My discourse on Japan should not be seen in a week to week perspective but in more long term perspective. As such, I think that we need to ask ourselves what an increase in machine orders mean at this stage and whether this increase in machine orders is driven by domestic or foreign demand? This is a very important question since one of the most vexing questions concerning the Japanese economy at the moment is the relationship and transmission dynamics between the corporate sector which exhibits strong momentum (i.e. the numbers today) and a domestic economy which does not seem to respond to the buyoant corporate and as such consumption and inflation continue to remain very low. What happens if the BOJ raises on the back of these perky business sentiments if the transimission mechanism is somewhat broken between the domestic economy and a highly competitive and efficient export sector.

Sunday, January 14, 2007

To Raise or not to Raise ...

(Cross-post from Alpha.Sources)

This still seems to be the most vexing question concerning the Japanese economy at the moment. In terms of economic data going out of 2006 the news flow has been anything but positive thus raising serious question about the BOJ's strategy of returning to normal or at least moving further away from its quantitative easing policy operationalized as ZIRP which was formally ended in June 2006 as the BOJ raised to 0.25%. As I said the data from Q3 and (most likely) Q4 is not positive (Bloomberg).

Japan's broadest index of future economic activity dropped in November, indicating that growth in the world's second-largest economy may slow.
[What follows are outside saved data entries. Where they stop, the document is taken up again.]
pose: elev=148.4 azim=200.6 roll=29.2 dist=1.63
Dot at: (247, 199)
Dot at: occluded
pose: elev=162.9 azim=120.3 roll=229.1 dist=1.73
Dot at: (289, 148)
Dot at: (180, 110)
The leading index, which comprises measures such as machinery orders and consumer confidence, fell to 20 percent from 54.5 percent in October, the Cabinet Office said today in Tokyo. The result matched the median estimate of 26 economists surveyed by Bloomberg News. A number below 50 indicates the economy will cool in three to six months.

Japan's economy grew at the slowest pace in almost two years in the third quarter of last year after the biggest slump in spending by consumers in about a decade offset an expansion in business investment. Some economists expect the nation's corporate growth to eventually flow through to consumers.

(...)

Bank of Japan Governor Toshihiko Fukui cited weak consumer spending as a reason for keeping the lowest interest rates among industrial nations unchanged in December and the central bank downgraded its assessment of household spending in its monthly report. The bank ends a two-day meeting to decide the level of interest rates on Jan. 18.
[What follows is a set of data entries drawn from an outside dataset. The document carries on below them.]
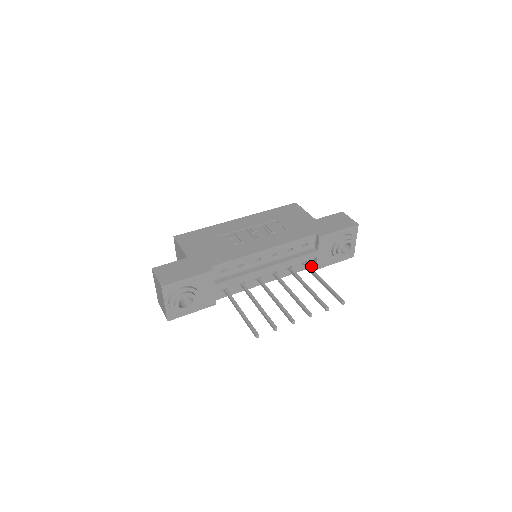
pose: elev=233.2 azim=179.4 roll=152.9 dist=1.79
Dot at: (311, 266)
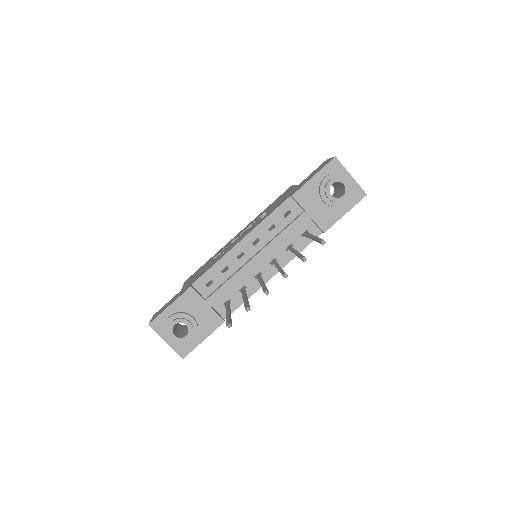
Dot at: (319, 233)
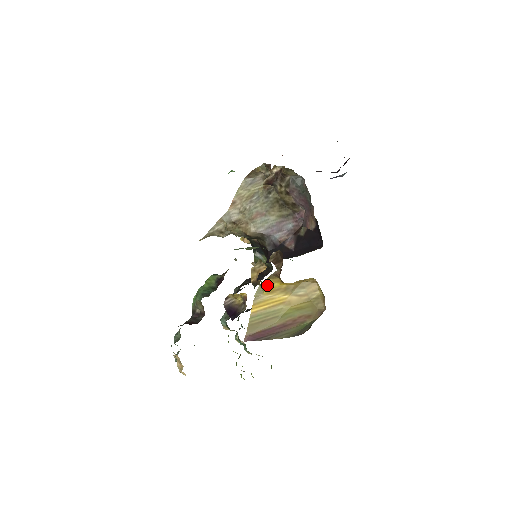
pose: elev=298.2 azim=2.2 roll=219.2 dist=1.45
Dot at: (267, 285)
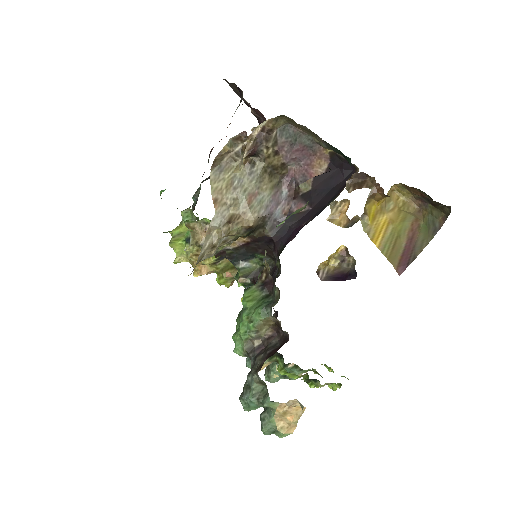
Dot at: (368, 213)
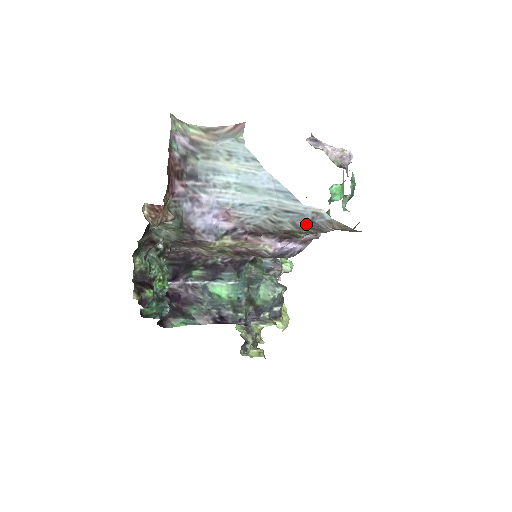
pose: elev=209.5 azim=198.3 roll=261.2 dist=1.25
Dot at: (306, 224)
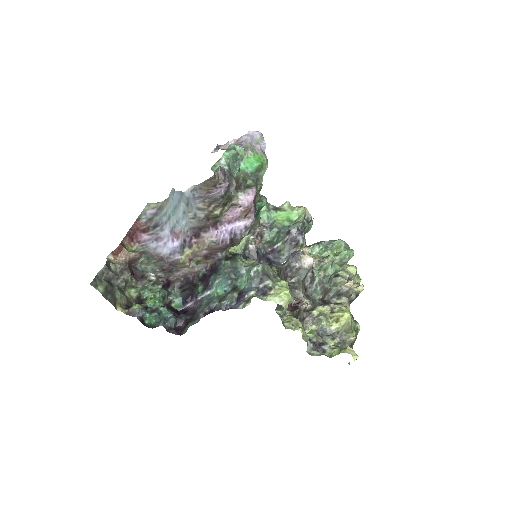
Dot at: (202, 203)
Still, we the recent hints from BOJ governor Fukui are not decisive in term of predicting a policy at the meeting next week. However, the Bloomberg piece cited below still seems to narrate the situation as a likely raise next week on the expectations of rising inflation and hmm consumer spending on an 'expansiory' path. Don't bet it all here I would say.
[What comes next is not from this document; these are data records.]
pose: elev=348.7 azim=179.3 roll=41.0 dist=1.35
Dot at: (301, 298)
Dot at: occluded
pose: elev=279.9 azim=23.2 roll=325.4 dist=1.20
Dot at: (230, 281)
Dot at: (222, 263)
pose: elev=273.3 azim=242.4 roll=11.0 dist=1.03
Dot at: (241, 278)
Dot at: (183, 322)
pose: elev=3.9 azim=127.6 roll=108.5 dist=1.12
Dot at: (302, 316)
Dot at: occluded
Bank of Japan Governor Toshihiko Fukui reiterated that policy makers will examine economic data and act accordingly, offering few clues about whether they'll raise interest rates next week.

``We are committed to supporting sustainable economic growth by closely examining data and implementing policy appropriately,'' Fukui said at a quarterly meeting of the Bank of Japan's regional branch managers in Tokyo today.

(...)

``The governor intentionally refrained from dropping any signals about next week's rate decision to avoid shaking up financial markets,'' said Hiroaki Muto, a senior economist at Sumitomo Mitsui Asset Management in Tokyo. ``Markets are pretty much factoring in a rate hike, and we bet the central bank will take action next week.'

(...)

The central bank kept its key rate near zero for six years to bring Japan out of deflation before raising it in July to 0.25 percent.

Consumer spending is on an ``expansionary path'' although its pace of growth has been modest, Fukui said. ``It is highly likely that the expansion of the Japanese economy will be sustained.'' He said core consumer prices, which exclude fresh food and are the bank's key gauge of inflation, will keep rising.